WHAT NEEDS TO BE DONE:
The line holding "pen holder: present" and every line after it through the end of the entries below: retype these exactly and nothing more.

SUPPLIED DATA:
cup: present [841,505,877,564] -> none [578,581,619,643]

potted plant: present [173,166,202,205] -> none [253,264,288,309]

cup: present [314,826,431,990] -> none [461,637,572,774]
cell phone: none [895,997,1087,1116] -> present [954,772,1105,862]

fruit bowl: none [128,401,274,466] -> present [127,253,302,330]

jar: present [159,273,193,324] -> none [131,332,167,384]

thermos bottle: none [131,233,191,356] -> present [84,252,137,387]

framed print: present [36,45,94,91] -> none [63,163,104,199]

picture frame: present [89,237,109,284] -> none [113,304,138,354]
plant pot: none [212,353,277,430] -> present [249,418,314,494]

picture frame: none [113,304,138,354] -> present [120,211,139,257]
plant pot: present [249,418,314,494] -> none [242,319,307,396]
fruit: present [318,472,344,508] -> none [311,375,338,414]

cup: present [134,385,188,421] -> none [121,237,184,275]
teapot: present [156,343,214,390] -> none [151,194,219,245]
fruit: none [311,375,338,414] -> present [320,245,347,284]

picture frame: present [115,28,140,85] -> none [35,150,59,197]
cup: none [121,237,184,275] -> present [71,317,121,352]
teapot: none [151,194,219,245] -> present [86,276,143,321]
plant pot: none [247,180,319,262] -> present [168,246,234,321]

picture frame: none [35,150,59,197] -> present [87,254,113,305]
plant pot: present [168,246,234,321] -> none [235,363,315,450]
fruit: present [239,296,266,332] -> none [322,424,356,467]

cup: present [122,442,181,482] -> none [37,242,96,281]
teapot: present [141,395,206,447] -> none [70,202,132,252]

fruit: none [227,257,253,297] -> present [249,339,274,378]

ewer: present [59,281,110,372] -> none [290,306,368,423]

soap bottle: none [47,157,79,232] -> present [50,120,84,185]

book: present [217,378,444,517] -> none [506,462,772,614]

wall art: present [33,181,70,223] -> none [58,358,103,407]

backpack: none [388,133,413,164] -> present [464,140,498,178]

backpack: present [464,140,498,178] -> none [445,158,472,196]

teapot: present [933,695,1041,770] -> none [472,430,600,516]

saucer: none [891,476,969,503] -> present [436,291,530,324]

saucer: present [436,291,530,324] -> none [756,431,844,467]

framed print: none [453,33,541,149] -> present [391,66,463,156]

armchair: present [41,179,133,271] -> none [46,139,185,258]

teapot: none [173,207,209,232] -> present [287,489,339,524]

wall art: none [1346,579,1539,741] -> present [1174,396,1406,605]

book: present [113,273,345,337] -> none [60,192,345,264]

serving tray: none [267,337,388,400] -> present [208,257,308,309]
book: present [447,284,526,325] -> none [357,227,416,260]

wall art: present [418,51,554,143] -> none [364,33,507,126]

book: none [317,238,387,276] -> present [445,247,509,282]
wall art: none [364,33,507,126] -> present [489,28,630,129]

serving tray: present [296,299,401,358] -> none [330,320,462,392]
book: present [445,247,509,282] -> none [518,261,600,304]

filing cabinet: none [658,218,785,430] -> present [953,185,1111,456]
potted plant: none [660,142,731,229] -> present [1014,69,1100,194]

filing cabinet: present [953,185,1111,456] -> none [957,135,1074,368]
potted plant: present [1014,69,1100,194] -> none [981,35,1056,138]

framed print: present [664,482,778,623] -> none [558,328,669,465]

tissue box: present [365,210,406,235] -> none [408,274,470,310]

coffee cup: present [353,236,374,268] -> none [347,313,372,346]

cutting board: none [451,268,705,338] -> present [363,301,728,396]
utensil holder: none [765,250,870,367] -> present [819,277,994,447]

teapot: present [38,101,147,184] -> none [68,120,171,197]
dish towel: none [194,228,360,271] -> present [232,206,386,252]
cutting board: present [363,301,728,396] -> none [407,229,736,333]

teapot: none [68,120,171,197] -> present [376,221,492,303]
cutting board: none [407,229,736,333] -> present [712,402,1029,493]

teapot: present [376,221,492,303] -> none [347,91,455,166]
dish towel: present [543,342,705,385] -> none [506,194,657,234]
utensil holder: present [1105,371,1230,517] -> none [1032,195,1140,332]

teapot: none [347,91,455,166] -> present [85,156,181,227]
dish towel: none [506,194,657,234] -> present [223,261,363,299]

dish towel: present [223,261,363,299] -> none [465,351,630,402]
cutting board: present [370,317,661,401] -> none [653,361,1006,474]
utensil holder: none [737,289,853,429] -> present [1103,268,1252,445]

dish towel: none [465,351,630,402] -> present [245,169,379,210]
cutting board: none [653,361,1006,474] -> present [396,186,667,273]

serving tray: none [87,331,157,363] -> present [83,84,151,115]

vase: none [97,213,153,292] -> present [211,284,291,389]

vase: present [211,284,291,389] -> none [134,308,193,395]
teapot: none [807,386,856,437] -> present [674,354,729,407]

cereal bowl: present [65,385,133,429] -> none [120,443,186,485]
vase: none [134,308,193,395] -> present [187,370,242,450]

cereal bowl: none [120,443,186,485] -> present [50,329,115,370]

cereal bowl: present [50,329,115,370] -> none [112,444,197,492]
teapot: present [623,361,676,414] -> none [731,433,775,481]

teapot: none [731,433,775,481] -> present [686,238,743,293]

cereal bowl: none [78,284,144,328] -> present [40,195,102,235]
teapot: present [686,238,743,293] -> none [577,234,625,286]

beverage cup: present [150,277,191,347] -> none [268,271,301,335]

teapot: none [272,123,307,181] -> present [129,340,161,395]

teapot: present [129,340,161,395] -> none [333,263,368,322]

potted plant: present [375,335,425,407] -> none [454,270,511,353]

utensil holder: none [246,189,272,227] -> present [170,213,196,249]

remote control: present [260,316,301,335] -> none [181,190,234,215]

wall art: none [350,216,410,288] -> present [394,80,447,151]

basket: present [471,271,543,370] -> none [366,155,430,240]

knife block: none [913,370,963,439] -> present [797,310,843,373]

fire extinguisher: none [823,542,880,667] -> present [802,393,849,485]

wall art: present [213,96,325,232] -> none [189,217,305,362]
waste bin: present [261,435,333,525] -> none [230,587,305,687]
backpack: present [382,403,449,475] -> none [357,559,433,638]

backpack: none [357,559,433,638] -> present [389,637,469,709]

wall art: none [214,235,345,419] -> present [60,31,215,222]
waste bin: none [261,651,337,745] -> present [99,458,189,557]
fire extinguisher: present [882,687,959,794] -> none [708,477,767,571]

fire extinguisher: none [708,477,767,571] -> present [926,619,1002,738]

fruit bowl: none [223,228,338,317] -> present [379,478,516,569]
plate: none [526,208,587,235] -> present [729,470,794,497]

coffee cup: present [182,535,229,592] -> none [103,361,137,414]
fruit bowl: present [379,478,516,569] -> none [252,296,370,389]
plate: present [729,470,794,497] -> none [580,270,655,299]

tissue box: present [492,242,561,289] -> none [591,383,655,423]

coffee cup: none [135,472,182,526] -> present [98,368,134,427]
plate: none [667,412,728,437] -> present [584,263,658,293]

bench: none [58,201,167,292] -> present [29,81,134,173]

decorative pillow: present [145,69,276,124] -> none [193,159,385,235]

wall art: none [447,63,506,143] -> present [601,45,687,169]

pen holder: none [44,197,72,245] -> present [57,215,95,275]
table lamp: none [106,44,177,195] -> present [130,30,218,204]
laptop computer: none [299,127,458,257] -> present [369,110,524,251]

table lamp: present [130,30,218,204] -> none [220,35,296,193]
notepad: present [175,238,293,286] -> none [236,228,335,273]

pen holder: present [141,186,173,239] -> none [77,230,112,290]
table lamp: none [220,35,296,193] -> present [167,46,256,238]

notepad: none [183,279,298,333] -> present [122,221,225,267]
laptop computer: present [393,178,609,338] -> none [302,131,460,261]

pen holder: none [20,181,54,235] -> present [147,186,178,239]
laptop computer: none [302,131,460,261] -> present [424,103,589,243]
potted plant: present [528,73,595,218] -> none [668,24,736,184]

TASK RESULT:
pen holder: present [141,186,173,239] -> none [77,230,112,290]
table lamp: none [220,35,296,193] -> present [167,46,256,238]

notepad: none [183,279,298,333] -> present [122,221,225,267]
laptop computer: present [393,178,609,338] -> none [302,131,460,261]

pen holder: none [20,181,54,235] -> present [147,186,178,239]
laptop computer: none [302,131,460,261] -> present [424,103,589,243]
potted plant: present [528,73,595,218] -> none [668,24,736,184]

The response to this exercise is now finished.